Prescription painkillers can be a lifesaver if you suffer from chronic back pain or if you just had surgery such as an appendectomy. But for a growing number of Americans, the medications can be deadly.
The U.S. Centers for Disease Control and Prevention reported in late April that every day in the United States, 44 people die from overdoses of prescription opioid drugs. According to the National Institute on Drug Abuse, opioids include the brand name drugs Vicodin, OxyContin, Percocet, and others. Hydrocodone products like Vicodin are the most commonly prescribed for painful conditions.
Between 1999 and 2013, most people who died from prescription opioid overdoses were ages 25 to 54, and a large majority were non-Hispanic whites, whose death rate increased 4.3 times in the time period. Even more striking was the rise in overdoses among adults ages 55 to 64: it was more than seven times higher in 2013 than in 1999. Men were more likely to die than women, but the gap is closing.
In 2013, drug overdoses were the leading cause of injury death. They killed more people ages 25 to 64 than car crashes, and more than half of those deaths involved prescription drugs.
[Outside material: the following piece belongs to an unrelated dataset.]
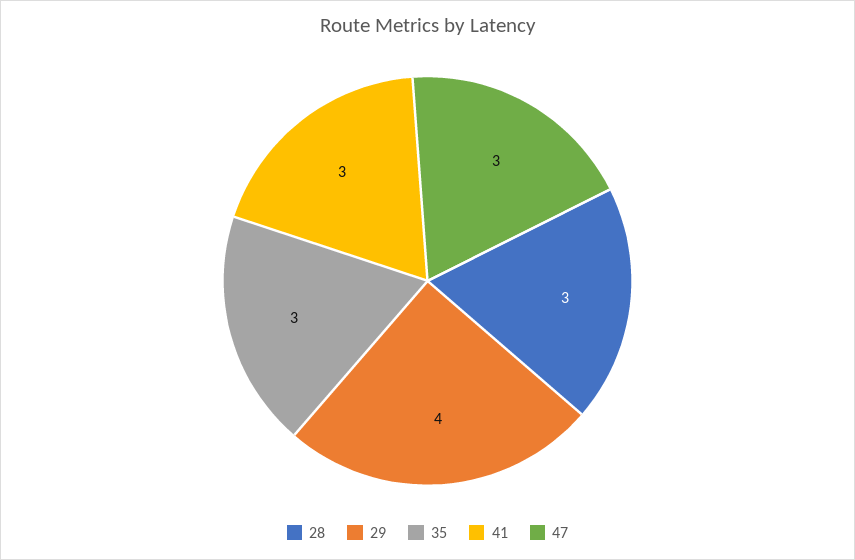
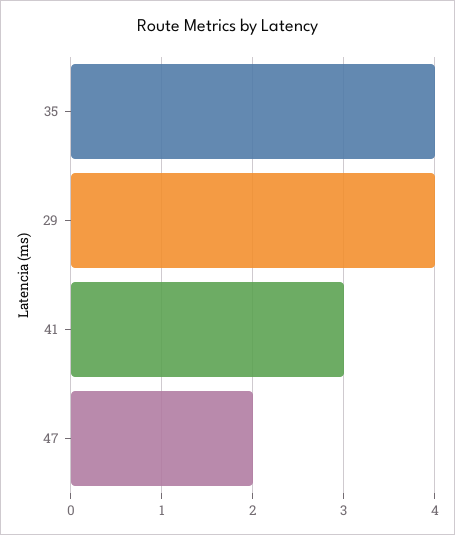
28: 3 -> none
35: 3 -> 4
47: 3 -> 2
The situation is dire in Utah. In 2012, an average of 21 Utah residents each month died as a result of prescription painkiller overdoses, according to the Utah Department of Health.
The spike in overdoses is the result of greater availability and abuse of these drugs during the past 20 years, says Elizabeth Howell, MD, an addiction specialist at the University of Utah Neuropsychiatric Institute.
More doctors began prescribing higher doses of opioids to treat pain, she says. When OxyContin was introduced in 1995, "the floodgates opened."
"More opioid availability trickled down to the most vulnerable, the children and adolescents who obtained medications from their family members and took them, sold them and exposed others to prescription opioids," Howell says.
Most of Howell's patients with opioid addictions began with prescription painkillers, often in adolescence. When they could no longer afford or obtain the pills, many switched to heroin to stave off withdrawal, she says.
The brain's reward pathways don't know the difference between "hard" drugs and prescriptions, Howell says, but people can be more apt to minimize the risk of pills in their minds. "I think people may underestimate the addiction risk of prescription drugs," she says. "They should know that the risk of addiction to prescription opioids—and sedatives and stimulants—is just as high as for street drugs."